** Information provided **
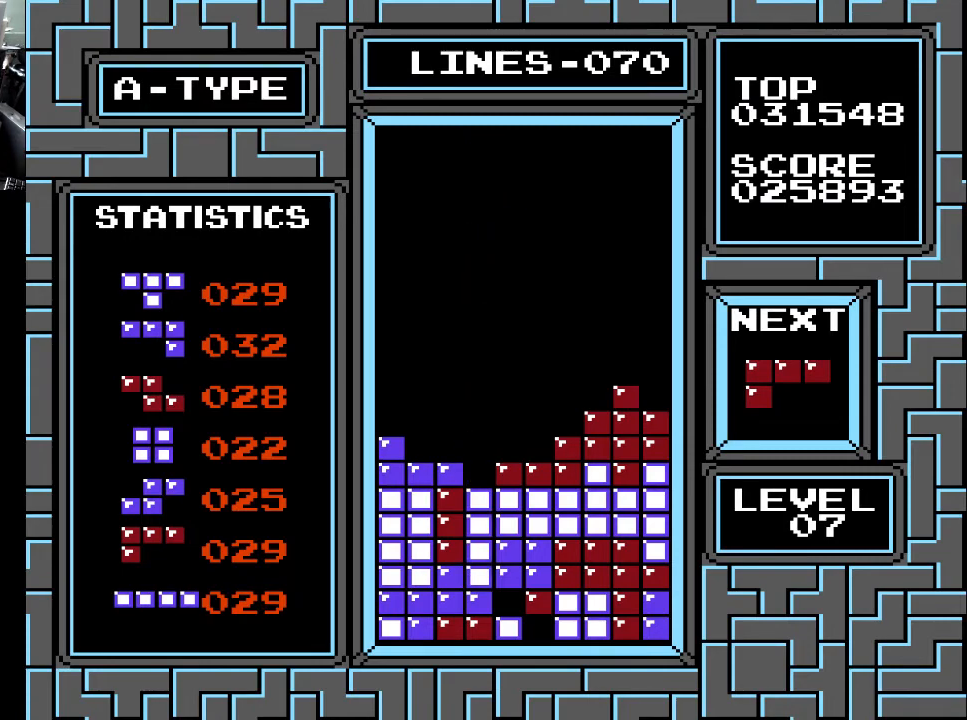
{"buttons": [], "right_stick": "center", "events": [[300, "DPAD_DOWN", "up"]]}
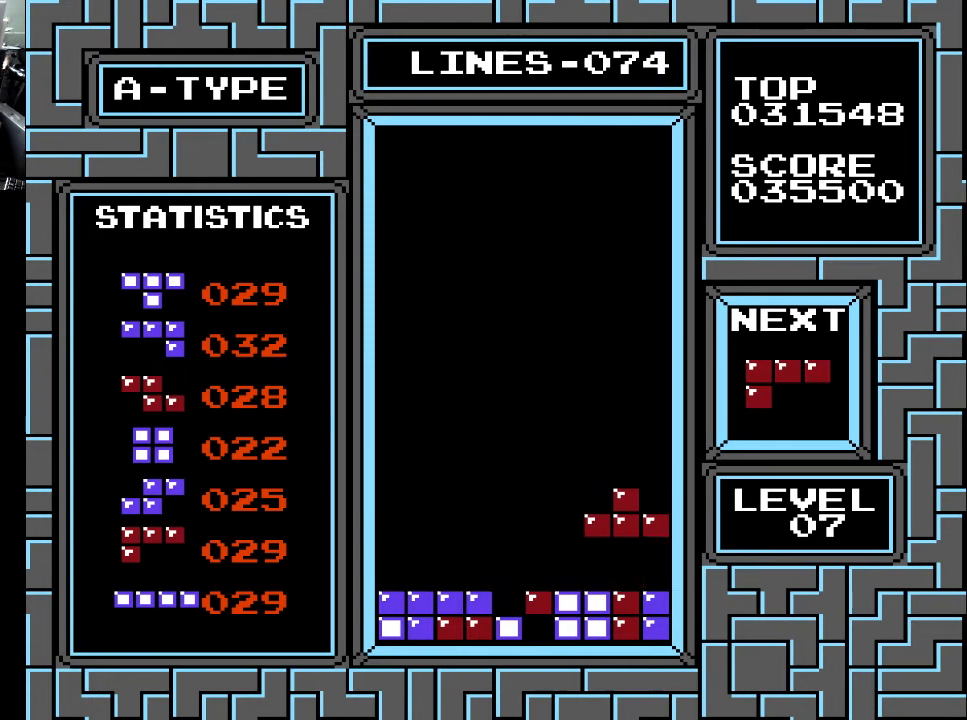
{"buttons": [], "right_stick": "center", "events": []}
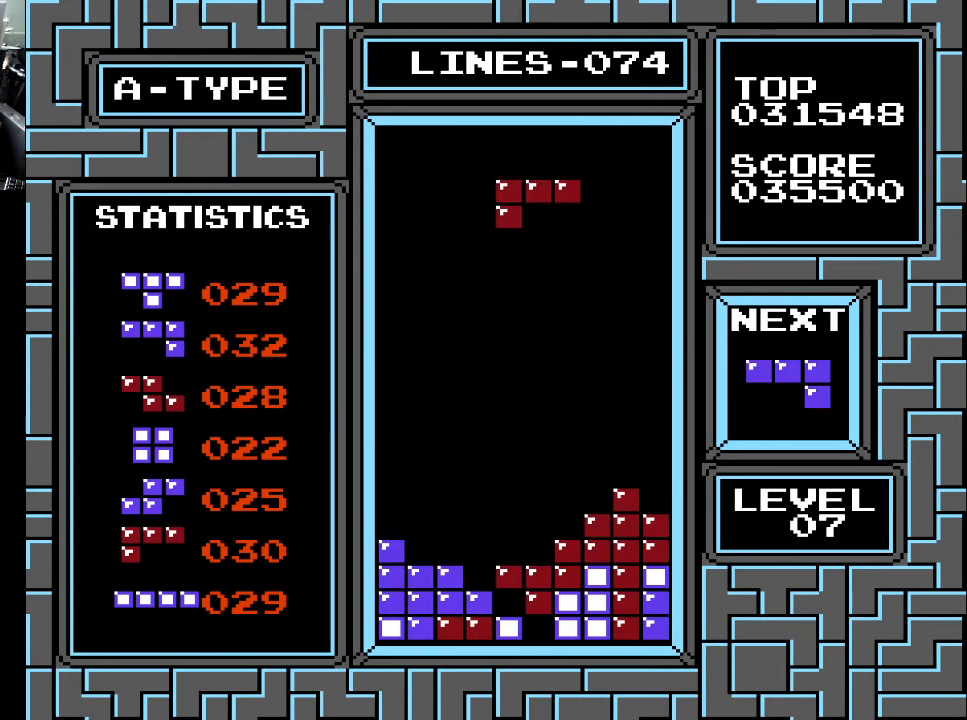
{"buttons": [], "right_stick": "center", "events": [[333, "DPAD_LEFT", "down"], [400, "DPAD_LEFT", "up"]]}
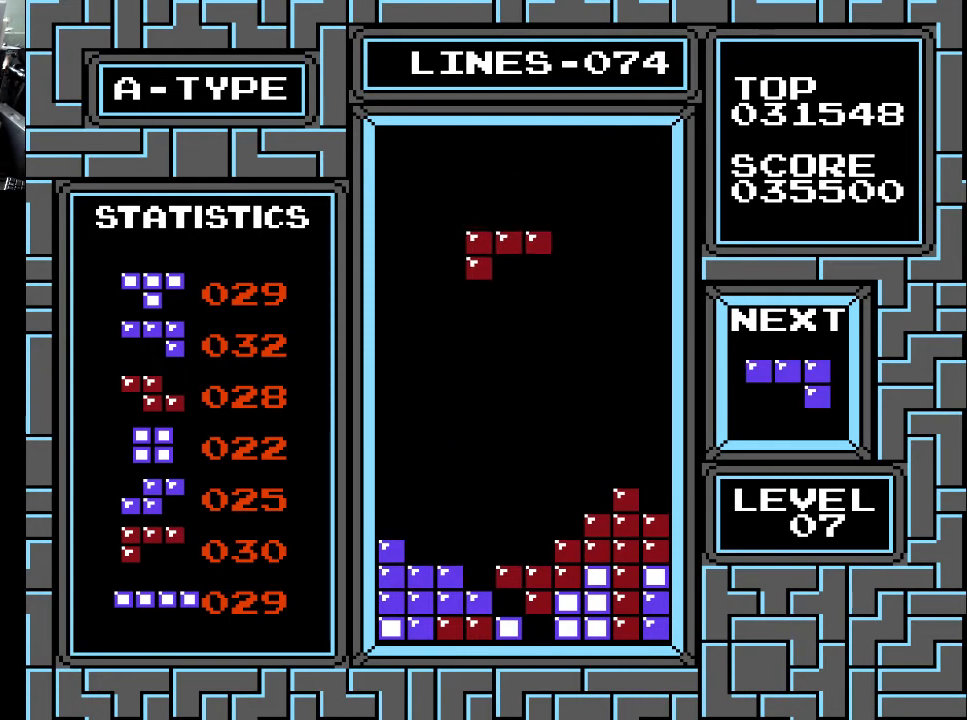
{"buttons": ["DPAD_DOWN"], "right_stick": "center", "events": [[67, "DPAD_DOWN", "down"], [200, "DPAD_DOWN", "up"], [467, "DPAD_DOWN", "down"]]}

** Task instructions **
The answer must be the full listing, restated word for word, with no pictures in it.

** Expected answer **
{"buttons": [], "right_stick": "center", "events": [[300, "DPAD_DOWN", "up"]]}
{"buttons": [], "right_stick": "center", "events": []}
{"buttons": [], "right_stick": "center", "events": [[333, "DPAD_LEFT", "down"], [400, "DPAD_LEFT", "up"]]}
{"buttons": ["DPAD_DOWN"], "right_stick": "center", "events": [[67, "DPAD_DOWN", "down"], [200, "DPAD_DOWN", "up"], [467, "DPAD_DOWN", "down"]]}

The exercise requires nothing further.